• **WHAT THE EXERCISE ASKS**:
Please explain, in one to three sentences, why the GridPP operations meeting minutes say the site networking pages should not be open to the world.

Operations team & Sites

Europe/London
EVO - GridPP Operations team meeting

EVO - GridPP Operations team meeting

Description
- This is the biweekly ops & sites meeting - The intention is to run the meeting in EVO: http://evo.caltech.edu/evoGate/. Join the meeting in the GridPP Community area. - The phone bridge number is +44 (0)161 306 6802 (CERN number +41 22 76 71400). The phone bridge ID is 108203 with code: 4880. Apologies: Raul, Tier-1 team (Gareth, Catalin, Brian), Mingchao
2011-08-30 GridPP Ops Team

Minutes by Steve Jones

Present: Stuart Purdie, Chris Walker, Jeremy Coles, Matthew Doidge, Ewan MacMahon, Andrew McNab, David Crooks, Alessandra Forti, Rob Fay, John Bland,  Mark Mitchell, Mark Slater, Sam Skipsey, Duncan Rand, Elana Korolkova, Daniela Bauer, Andrew Washbrook, Steve Jones.

11:00           
Meetings & updates (20')                

- ROD team update

Rota: https://www.gridpp.ac.uk/wiki/ROD_rota . It needs to be updated - will/could be sent directly (action JC).

Glasgow switched to NGI UK section last week. On duty team registered as supporters. Went well. David Crooks (Glasgow) noticed from Steve Lloyd test pages that SAM tests not arriving, maybe due to NGI switch?

Discussion on state of test pages. CW opines that status is unclear. Result of discussion is that status needs to be summarised and reported back (action JC). One known problem is that GOCDB contains no sub-ranges - no T2 pages before site detail is presented. This can be fixed, according to John Gordon.

- Nagios status 
Nothing to report.

- Tier-1 update
No-one available to comment - RAL closed for "discretionary day".

- Security update
No-one available to comment - RAL closed for "discretionary day". However, discussion took place of whether network topology details should be published freely online in a Twiki, i.e. http://www.gridpp.ac.uk/wiki/Site_networking

We don't want to make it too easy for wrong-doers. Final requirements from that discussion were:

A) The pages are required for several purposes (Robin Tasker, Janet, PMB etc.)
B) We don't want it open to the world - just those identified by (say) grid certificates.
C) Must be editable by admins, who will revise and maintain published info on subnet topology and monitoring software.

Questions remaining are the technical means (pages may make use of key/prefix such as "Protected"); material may be split out/reclassified for diverse purposes (TBD). Should policy be extend to HEPSYSMAN? Data may be duplicated in GOCDB (EM). Actions (AM, JC)

-- T2 issues
No issues reported.

-- General notes.
GDB and GridPP27 meetings coming up in September.

- Tickets

73878 - Manchester. LHCb. Dirac SAM jobs failed at worker node.
Comment (AM): Node problem. Fix in progress.

73773(T)- Durham. ATLAS. Jobs failing with "Expected output file does not exist". 
Comment (EK): Still awaiting a full explanation. Actions (EK) to contact shift persons.

• **DATA ENTRIES**:
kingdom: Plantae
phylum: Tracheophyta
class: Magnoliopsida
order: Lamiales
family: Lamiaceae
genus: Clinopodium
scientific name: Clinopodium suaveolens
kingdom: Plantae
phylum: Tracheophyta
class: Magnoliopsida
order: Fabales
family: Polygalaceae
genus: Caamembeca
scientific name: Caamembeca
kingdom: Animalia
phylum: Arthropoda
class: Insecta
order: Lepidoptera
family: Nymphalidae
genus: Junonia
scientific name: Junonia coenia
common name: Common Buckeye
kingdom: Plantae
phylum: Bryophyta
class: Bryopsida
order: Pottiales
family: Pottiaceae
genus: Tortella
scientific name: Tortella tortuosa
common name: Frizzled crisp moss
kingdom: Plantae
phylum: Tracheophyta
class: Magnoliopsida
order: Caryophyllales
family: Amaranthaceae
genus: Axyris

• **SOLUTION FOR THIS PROBLEM**:
The team doesn't want to make it too easy for wrong-doers to learn the network topology details. Access should therefore be limited to people identified by something like grid certificates, while admins can still edit and maintain the information.